The filter argument is the same JSON DSL as REST. Pass it as a GraphQL variable — JSON literals aren’t supported inline.

query GetPublished($f: JSON!) {
posts(filter: $f, sort: "-views", limit: 10) {
id
title
views
}
}
{
"f": {
"$or": [
{ "owner_id": { "_eq": "$user.id" } },
{ "published": { "_eq": true } }
]
}
}

Relations

Fields with type relation and to: <slug> render as the target collection’s GraphQL type, not the raw id. Resolution is per-row (N+1 in v1; DataLoader batching is on the v2 list).

{
comments {
id
text
post {
id
title
}
}
}

The stored value is the foreign id (TEXT column). The GraphQL resolver fetches the related row through the same permission pipeline — if the caller can’t read the target row, the field is null, not an error.

Mutations

mutation Publish($id: ID!) {
updatePosts(id: $id, data: { published: true }) {
id
title
published
}
}

Mutations publish realtime + webhook + flow events the same way REST does.

Permissions

Resolvers go through the same resolvePermission REST does:

  • Query: read action on the collection.
  • Mutations: create/update/delete action.
  • Field allow-list narrows what the caller can read/write — fields outside it return GraphQL errors with code: "FORBIDDEN".
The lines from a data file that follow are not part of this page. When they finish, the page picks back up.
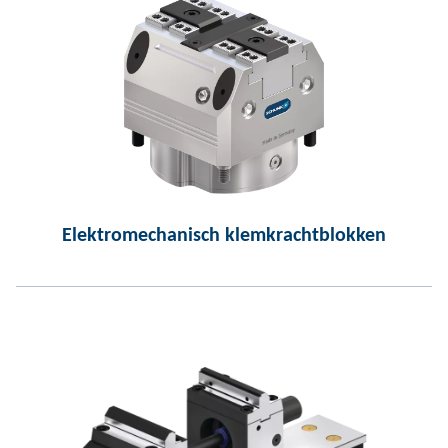
Elektromechanisch klemkrachtblokken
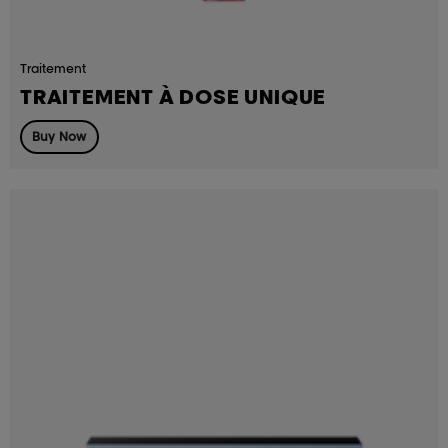
Traitement
TRAITEMENT À DOSE UNIQUE
Buy Now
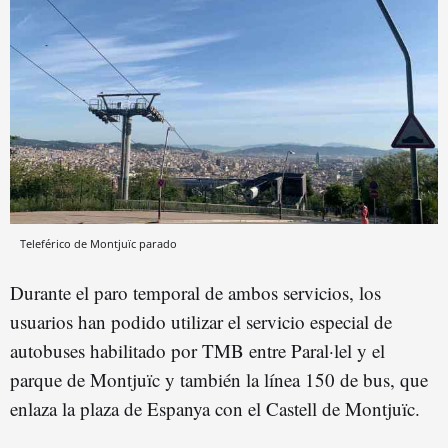
Teleférico de Montjuïc parado
Durante el paro temporal de ambos servicios, los
usuarios han podido utilizar el servicio especial de
autobuses habilitado por TMB entre Paral·lel y el
parque de Montjuïc y también la línea 150 de bus, que
enlaza la plaza de Espanya con el Castell de Montjuïc.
Filter fields are also validated against the allow-list — users can’t probe restricted fields via filters.

Authentication

GraphQL uses the same session middleware as REST: cookie session (better-auth) or Authorization: Bearer pak_… API key. Both work.

What’s not in the schema

  • Subscriptions — use /api/realtime/items:<slug>/subscribe (SSE/WS) for the change feed. GraphQL subscriptions over WS are on the v3 list.
  • Aggregates — count is via REST meta=filter_count. GraphQL-side aggregations defer to v2.
  • Custom scalars beyond JSON — timestamps are ISO strings in String.

Inspecting

GraphiQL ships at /api/graphql when accessed from a browser (no landing page, but the IDE renders on GET with accept: text/html). Use __schema { ... } for full introspection from any client.